Will 2008 be another 2004?
Cruising through George Packer's article in the current New Yorker magazine ("The Fall of Conservatism," May 26), this paragraph on John McCain campaigning in a small Appalachian town in Kentucky brought me up short:
John Preston, who is the county's circuit-court judge and also its amateur historian, Harvard-educated, with a flag pin on his lapel, said, "Obama is considered an elitist." He added, "There's a racial component, obviously, to it. Thousands of people won't publicly say it, but they won't vote for a black man---on both sides, Democrat and Republican. It won't show up in the polls, because they won't admit it. The elephant's in the room, but nobody will say it. Sad to say it, but it's true." Later, I spoke with half a dozen men eating lunch at the Pigeon Roost Dairy Bar outside town, and none of them had any trouble saying it. They announced their refusal to vote for a black man, without hesitation or apology.
Add that reality to the re-emergence of the gay marriage issue just in time for the November election, and one gets a feeling of deja vu and dread. Will 2008 be a replay of 2004, when Gavin Newsom's poorly-timed gay marriage initiative handed the Republicans the issue they needed to defeat John Kerry?
After Newsom's well-publicized initiative in February, 2004, 13 states put measures banning gay marriage on their ballots, and all of them passed the following November. Newsom of course had no control over when the California Supreme Court issued its recent decision supporting gay marriage, but the genie is out of the bottle again. All the high-fives about that decision among the city's progressive elite seem way premature, since the gay marriage issue could help elect John McCain president.
Keep in mind also the Bradley Effect, which tells us some white voters don't tell pollsters the truth about voting for black candidates:
Labels: Gavin Newsom, History, The Repugnant Party
6 Comments:
Equal rights should only be granted when it's convenient huh?

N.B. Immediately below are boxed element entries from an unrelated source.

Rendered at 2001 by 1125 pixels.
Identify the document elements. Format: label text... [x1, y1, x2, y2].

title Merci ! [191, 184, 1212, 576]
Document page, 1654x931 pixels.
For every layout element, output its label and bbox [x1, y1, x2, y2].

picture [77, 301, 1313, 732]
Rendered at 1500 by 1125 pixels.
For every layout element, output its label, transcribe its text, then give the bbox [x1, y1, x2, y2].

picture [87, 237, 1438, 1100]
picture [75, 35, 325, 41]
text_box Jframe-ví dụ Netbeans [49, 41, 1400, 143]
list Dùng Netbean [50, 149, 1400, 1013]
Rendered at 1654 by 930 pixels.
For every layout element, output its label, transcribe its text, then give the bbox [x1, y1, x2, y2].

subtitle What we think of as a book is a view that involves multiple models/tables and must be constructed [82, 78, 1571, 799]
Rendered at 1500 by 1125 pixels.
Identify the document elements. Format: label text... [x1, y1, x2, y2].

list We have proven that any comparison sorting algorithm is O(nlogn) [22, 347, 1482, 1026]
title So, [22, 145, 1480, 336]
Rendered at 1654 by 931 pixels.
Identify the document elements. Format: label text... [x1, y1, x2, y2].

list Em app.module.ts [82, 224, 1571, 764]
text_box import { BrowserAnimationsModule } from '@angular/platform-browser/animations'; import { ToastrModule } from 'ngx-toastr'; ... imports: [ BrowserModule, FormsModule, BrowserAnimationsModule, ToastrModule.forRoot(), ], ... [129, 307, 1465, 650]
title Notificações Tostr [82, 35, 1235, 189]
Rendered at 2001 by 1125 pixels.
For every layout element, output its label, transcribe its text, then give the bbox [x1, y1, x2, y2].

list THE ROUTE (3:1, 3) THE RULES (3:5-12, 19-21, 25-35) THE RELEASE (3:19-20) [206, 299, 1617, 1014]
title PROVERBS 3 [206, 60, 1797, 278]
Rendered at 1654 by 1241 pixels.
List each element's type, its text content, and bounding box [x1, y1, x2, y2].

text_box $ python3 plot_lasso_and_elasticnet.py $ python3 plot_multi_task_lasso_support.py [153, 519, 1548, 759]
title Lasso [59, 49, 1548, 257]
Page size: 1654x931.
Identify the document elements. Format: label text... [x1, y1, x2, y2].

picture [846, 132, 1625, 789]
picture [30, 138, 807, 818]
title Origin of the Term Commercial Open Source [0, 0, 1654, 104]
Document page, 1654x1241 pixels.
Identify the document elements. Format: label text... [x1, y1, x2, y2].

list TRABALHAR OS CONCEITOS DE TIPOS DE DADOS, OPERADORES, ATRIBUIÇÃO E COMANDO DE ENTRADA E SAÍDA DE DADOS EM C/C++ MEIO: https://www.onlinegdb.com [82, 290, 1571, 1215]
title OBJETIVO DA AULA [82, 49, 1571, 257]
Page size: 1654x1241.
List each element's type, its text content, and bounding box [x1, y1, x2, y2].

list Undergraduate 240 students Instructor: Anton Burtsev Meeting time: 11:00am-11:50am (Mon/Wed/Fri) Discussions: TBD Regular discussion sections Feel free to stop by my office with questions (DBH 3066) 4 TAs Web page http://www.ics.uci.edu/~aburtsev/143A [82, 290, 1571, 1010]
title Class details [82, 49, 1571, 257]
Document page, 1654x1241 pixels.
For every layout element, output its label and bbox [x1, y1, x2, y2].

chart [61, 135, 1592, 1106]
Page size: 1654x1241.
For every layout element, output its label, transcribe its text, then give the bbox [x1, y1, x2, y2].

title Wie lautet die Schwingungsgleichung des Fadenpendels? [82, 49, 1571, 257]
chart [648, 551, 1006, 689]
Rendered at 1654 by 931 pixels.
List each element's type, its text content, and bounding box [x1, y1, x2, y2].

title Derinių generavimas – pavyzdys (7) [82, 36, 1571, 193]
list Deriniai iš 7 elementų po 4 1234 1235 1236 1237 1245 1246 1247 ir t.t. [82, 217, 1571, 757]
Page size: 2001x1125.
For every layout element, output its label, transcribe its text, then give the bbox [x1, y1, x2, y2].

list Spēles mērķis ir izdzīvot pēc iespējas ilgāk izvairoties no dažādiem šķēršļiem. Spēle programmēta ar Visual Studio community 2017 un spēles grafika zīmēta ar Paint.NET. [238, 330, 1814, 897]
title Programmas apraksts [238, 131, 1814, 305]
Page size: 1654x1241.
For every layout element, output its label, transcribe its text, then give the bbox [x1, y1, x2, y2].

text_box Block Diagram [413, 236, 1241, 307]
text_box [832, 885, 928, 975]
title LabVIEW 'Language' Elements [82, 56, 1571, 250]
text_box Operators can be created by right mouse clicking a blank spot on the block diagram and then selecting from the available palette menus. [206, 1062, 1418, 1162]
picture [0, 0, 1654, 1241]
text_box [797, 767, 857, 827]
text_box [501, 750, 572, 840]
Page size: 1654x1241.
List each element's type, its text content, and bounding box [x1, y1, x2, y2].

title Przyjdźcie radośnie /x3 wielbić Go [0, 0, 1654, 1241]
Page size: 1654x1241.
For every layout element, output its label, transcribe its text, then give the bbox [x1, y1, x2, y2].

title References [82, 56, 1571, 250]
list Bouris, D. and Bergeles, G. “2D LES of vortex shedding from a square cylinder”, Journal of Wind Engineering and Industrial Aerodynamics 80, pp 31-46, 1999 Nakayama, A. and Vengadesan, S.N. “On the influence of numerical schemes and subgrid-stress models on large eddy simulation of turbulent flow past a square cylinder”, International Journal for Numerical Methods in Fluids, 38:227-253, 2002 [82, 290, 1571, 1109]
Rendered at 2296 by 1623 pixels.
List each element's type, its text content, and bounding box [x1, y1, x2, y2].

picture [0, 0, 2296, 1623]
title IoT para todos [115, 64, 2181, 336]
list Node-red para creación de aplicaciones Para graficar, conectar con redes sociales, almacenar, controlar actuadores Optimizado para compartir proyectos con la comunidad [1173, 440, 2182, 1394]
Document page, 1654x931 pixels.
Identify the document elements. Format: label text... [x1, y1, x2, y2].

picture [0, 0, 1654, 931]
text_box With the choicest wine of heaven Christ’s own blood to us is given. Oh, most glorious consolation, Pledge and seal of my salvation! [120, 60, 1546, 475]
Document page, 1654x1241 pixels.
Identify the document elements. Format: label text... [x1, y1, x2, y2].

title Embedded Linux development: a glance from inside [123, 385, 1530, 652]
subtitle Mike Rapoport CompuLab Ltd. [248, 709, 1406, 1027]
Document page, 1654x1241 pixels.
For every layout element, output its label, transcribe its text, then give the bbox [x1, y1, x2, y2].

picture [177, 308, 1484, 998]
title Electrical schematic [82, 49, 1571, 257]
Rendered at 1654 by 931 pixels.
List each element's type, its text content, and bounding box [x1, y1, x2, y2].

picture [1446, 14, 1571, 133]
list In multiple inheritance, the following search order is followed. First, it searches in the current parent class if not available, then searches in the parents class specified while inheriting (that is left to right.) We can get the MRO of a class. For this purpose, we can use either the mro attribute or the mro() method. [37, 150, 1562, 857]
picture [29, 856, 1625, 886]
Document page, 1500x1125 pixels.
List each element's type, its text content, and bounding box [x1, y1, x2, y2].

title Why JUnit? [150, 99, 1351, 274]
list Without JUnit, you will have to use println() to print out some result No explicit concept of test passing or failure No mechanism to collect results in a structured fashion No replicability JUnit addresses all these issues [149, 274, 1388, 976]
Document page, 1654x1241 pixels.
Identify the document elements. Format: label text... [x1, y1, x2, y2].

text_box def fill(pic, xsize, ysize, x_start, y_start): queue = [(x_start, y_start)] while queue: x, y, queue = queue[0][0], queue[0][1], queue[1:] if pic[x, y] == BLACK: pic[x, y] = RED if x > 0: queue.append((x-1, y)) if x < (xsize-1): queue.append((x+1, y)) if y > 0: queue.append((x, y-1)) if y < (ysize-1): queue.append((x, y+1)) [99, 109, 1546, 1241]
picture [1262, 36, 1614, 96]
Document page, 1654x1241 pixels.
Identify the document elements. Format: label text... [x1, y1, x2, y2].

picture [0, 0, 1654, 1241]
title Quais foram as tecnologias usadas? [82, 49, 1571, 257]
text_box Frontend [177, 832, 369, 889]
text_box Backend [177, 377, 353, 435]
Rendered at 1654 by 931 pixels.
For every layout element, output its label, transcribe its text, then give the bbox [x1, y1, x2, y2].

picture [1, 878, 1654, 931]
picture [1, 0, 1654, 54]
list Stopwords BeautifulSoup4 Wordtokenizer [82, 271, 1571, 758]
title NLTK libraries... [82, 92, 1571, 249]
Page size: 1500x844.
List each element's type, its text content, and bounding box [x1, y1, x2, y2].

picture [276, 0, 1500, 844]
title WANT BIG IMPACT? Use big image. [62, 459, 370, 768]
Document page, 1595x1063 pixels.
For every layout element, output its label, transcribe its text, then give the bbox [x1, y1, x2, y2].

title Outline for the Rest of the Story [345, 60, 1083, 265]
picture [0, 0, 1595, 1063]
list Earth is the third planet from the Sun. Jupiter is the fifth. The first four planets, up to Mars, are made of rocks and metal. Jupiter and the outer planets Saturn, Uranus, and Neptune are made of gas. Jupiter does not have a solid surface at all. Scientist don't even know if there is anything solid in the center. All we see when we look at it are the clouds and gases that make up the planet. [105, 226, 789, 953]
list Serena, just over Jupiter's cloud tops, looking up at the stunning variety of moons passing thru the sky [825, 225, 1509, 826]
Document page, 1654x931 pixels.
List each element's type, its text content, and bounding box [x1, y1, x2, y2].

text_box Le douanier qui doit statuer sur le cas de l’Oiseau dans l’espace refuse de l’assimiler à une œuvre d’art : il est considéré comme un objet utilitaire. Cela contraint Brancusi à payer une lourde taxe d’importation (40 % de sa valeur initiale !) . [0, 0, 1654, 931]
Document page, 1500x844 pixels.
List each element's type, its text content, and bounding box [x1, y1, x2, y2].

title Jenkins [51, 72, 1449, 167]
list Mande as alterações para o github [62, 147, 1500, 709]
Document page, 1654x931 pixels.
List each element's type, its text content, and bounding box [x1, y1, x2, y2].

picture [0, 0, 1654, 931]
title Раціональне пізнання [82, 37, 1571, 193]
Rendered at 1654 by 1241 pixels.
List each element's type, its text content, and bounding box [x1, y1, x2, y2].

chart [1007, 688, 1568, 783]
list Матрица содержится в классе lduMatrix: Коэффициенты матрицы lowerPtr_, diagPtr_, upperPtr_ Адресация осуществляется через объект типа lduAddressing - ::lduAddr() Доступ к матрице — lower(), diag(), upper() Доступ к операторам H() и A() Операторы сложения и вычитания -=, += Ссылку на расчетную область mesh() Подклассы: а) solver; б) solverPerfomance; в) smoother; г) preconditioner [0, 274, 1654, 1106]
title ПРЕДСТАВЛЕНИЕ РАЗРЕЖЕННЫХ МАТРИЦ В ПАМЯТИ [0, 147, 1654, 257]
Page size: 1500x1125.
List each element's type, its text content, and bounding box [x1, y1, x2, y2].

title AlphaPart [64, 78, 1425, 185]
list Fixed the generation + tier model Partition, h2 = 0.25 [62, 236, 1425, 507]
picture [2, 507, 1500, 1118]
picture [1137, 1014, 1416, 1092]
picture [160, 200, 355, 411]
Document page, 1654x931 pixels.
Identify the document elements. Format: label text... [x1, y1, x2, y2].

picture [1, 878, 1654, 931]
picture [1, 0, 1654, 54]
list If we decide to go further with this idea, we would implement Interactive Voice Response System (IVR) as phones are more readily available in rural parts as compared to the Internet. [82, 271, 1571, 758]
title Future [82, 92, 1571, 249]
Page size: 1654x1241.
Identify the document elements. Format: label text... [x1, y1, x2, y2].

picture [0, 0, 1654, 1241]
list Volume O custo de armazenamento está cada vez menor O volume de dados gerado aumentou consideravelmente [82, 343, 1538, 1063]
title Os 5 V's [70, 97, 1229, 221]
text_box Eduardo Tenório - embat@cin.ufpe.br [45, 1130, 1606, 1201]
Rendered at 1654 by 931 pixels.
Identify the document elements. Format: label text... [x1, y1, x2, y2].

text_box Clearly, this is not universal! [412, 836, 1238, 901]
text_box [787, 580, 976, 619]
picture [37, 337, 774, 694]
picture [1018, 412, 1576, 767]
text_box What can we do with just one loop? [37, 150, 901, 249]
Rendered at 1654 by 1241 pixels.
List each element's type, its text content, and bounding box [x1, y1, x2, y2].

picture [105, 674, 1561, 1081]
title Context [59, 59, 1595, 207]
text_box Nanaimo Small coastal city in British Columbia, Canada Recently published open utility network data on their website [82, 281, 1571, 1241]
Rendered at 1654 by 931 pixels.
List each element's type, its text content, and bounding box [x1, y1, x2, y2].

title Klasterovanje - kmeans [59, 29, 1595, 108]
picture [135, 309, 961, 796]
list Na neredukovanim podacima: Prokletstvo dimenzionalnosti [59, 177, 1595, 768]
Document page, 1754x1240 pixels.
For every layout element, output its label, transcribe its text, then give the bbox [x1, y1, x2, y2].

I don't have any problem with gay marriage. But if your profession is politics---as it is for Gavin Newsom---timing your policy moves is important. Newsom's gay marriage initiative in February, 2004 was a disaster for John Kerry, the Democratic Party, and the United States. Why didn't he wait until after the election? Instead, he handed the Republicans an issue that helped elect Bush to a second term. That issue---and of course the racial issue---may doom us again in 2008.
Gays are not responsible for John Kerry loosing the 2004 election. If John Kerry had run a competent campaign, or the Democratic Party run a decent candidate they might have had a chance.
Of course my point isn't that gays were responsible for Kerry losing the 2004 election but that gay marriage as an issue surely helped Republicans and George Bush win. Newsom should have waited until after November, 2004 to make his gay marriage initiative. Kerry wasn't a good enough candidate? Compared to which Democratic candidate in recent history?
John Kerry couldn't win against an unpopular president who'd gotten us into a war. It's sad that was the best the Democrats can muster.
Obviously Bush wasn't unpopular way back in November, 2004. And Kerry was a waffler on the war in Iraq, which hadn't yet developed into the political burden for Republicans that it is now.